### Exercise instructions
Say how many lines of the listing below hold the string "controller", and say nothing else.

### Excerpted data
___

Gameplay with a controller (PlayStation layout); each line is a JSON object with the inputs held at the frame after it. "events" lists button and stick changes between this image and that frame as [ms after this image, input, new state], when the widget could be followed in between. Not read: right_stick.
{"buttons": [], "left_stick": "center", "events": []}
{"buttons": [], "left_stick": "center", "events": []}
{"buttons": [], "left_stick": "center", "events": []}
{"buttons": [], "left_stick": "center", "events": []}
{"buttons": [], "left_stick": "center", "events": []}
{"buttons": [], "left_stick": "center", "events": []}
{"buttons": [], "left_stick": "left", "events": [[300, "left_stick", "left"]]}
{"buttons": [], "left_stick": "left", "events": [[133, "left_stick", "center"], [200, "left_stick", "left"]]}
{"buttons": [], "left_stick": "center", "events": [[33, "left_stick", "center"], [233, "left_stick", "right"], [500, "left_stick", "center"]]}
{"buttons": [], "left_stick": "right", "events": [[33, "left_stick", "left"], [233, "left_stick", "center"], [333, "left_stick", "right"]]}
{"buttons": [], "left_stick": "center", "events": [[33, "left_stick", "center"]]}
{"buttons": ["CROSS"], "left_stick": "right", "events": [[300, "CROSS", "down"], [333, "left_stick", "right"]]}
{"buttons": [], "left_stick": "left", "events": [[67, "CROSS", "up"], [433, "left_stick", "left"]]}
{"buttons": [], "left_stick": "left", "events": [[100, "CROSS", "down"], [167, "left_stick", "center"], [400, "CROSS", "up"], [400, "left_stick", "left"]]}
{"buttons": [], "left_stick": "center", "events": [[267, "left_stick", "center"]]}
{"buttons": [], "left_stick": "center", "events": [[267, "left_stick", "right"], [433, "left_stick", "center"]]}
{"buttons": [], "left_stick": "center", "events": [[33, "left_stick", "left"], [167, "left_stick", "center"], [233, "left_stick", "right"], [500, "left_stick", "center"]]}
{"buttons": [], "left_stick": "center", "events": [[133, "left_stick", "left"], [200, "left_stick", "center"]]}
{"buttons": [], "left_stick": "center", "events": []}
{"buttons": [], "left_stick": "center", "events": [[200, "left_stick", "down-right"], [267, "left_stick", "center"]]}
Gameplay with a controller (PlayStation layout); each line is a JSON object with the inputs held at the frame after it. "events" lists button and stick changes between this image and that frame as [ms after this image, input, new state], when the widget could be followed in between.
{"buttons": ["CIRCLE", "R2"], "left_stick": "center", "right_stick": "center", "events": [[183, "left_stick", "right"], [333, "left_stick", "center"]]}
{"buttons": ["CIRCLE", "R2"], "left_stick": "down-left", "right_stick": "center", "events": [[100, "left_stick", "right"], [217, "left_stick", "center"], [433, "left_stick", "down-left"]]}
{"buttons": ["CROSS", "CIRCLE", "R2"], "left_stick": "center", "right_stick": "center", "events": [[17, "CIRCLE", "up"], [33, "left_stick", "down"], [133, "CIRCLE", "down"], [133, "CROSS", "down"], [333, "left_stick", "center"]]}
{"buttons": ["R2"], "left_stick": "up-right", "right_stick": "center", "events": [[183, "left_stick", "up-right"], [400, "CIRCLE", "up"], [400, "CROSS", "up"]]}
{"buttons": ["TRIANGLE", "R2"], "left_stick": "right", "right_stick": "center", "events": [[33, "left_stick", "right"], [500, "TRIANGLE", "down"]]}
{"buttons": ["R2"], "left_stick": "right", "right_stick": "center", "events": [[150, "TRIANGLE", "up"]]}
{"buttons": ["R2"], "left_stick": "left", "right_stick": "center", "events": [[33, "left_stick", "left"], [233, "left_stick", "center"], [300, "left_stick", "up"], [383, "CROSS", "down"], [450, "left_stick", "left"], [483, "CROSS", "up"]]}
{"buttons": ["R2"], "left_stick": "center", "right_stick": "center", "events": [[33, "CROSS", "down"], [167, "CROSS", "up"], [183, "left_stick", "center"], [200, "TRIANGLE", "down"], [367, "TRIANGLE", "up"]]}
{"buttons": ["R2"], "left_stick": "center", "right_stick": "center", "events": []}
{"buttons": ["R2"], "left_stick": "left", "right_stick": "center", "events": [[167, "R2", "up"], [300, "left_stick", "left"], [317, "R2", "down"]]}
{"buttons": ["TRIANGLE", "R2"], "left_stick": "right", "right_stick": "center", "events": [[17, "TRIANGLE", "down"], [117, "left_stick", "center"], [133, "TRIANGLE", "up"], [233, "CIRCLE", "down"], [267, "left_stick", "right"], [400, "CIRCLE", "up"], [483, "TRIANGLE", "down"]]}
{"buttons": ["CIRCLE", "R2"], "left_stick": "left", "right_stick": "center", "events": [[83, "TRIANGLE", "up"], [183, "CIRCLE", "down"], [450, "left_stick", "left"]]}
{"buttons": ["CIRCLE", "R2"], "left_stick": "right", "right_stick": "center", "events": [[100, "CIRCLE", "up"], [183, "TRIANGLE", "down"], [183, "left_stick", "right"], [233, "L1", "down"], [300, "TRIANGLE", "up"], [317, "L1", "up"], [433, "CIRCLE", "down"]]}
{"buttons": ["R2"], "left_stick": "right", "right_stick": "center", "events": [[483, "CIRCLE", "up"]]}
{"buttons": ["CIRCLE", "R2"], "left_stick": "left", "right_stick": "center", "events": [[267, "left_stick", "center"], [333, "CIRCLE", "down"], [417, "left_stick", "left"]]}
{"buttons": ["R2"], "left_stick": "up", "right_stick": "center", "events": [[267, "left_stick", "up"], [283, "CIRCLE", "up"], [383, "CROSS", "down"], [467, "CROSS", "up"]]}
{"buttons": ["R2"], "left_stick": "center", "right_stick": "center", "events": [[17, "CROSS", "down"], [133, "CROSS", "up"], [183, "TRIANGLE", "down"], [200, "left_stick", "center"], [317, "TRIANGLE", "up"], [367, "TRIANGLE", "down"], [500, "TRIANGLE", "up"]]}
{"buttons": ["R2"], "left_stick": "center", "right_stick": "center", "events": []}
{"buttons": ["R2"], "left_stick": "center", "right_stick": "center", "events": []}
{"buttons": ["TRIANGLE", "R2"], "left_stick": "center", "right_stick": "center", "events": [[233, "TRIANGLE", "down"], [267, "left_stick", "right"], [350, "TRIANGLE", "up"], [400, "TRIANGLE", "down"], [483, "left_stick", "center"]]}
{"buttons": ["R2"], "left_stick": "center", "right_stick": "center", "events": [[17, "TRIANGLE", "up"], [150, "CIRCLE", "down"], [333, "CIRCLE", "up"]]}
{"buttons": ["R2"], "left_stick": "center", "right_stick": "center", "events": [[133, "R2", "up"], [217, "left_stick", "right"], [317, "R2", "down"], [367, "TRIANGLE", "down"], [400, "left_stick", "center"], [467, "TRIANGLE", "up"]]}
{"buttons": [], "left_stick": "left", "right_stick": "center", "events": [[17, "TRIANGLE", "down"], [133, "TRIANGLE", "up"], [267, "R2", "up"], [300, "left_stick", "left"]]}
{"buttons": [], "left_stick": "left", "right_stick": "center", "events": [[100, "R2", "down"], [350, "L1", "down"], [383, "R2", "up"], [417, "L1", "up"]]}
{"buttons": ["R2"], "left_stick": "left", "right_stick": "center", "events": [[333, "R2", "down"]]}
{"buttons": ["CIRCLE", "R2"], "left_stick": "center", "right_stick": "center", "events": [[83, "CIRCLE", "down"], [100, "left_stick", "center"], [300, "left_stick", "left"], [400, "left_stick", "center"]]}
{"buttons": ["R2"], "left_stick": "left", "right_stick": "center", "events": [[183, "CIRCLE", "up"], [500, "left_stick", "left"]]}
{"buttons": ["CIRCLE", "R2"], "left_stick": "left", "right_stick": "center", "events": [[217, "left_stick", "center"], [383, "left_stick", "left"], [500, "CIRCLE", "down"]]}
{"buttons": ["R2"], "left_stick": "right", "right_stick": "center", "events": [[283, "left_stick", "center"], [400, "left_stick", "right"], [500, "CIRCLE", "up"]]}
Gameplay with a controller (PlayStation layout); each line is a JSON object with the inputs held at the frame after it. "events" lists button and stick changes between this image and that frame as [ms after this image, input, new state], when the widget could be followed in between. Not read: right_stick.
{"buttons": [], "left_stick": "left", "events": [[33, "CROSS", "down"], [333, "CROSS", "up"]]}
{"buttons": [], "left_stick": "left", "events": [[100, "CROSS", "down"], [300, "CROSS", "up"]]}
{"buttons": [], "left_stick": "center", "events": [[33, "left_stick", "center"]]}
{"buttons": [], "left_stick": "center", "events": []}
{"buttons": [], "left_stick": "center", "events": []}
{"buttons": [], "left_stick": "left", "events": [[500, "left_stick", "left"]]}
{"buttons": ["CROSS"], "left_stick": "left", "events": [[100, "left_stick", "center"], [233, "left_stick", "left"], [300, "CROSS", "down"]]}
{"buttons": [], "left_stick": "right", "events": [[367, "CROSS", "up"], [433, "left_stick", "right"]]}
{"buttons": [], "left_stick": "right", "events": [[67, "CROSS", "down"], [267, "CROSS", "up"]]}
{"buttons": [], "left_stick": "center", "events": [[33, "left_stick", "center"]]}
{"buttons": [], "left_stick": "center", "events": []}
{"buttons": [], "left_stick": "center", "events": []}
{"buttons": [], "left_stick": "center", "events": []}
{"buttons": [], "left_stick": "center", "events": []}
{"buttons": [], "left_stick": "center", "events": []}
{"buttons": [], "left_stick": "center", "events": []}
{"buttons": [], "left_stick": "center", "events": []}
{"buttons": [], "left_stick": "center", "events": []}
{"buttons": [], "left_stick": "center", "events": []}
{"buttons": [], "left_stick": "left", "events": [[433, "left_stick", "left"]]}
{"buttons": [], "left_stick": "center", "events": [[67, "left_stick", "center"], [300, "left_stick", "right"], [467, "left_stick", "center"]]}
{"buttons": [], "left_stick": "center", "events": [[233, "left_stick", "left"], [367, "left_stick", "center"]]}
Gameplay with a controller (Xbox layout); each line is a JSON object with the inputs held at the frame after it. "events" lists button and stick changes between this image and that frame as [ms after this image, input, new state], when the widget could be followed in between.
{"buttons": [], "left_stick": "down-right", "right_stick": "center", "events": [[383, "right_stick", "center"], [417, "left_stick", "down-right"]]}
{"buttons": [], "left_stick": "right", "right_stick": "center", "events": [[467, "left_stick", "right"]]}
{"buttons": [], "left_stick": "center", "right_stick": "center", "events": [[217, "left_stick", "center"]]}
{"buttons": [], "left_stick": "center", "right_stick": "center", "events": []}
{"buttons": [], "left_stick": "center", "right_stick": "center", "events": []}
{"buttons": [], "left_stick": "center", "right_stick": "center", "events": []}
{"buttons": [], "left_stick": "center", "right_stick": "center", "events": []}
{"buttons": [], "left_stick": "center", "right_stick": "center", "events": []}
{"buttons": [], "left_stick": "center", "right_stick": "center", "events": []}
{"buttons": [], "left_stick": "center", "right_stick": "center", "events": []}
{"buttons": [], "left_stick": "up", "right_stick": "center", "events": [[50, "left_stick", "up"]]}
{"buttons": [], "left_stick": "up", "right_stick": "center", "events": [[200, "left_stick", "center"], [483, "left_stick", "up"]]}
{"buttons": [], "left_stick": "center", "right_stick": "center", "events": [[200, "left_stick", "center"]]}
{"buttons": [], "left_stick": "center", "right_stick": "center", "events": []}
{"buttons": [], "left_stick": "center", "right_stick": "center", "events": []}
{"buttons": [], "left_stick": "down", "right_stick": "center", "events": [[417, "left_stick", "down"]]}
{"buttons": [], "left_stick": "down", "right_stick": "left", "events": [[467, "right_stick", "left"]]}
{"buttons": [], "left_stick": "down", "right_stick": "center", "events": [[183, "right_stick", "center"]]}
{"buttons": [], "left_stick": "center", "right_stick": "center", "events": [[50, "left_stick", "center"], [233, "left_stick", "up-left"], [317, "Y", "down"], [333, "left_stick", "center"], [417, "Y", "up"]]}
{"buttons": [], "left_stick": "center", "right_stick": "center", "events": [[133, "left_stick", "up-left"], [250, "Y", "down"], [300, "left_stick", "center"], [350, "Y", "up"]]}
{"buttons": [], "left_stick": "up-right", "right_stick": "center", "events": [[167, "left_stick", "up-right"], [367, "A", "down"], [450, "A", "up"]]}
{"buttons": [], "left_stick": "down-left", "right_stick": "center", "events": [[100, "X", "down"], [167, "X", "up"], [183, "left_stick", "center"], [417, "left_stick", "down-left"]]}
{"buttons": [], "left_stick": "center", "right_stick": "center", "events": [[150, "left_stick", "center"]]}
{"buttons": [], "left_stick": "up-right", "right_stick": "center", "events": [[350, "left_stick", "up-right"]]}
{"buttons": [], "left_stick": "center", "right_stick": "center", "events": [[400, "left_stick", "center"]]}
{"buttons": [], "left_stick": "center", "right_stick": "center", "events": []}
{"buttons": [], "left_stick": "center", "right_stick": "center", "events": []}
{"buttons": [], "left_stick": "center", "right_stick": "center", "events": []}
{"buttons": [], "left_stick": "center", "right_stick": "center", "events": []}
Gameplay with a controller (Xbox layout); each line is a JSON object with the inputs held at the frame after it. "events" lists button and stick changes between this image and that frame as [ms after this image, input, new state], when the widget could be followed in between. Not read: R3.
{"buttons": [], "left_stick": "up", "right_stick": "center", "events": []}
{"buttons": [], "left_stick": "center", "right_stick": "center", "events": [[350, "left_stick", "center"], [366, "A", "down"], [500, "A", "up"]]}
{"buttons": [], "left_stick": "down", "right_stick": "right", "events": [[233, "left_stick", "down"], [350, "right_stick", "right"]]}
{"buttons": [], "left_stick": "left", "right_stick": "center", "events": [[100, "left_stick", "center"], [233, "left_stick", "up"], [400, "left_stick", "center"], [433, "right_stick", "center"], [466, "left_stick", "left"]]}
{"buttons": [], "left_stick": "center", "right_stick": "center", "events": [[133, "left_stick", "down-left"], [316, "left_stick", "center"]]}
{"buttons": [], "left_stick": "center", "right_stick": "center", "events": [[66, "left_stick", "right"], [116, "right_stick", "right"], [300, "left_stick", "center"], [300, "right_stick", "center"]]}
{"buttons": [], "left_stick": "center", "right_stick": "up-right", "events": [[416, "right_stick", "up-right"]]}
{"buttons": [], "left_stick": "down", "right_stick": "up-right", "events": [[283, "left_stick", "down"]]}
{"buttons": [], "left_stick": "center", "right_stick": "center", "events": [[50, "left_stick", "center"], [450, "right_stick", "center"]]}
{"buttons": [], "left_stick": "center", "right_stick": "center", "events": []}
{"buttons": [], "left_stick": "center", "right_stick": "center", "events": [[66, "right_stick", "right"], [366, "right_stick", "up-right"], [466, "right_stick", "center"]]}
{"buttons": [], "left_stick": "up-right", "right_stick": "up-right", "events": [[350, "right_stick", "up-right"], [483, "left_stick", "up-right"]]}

___

### Reply to the task
5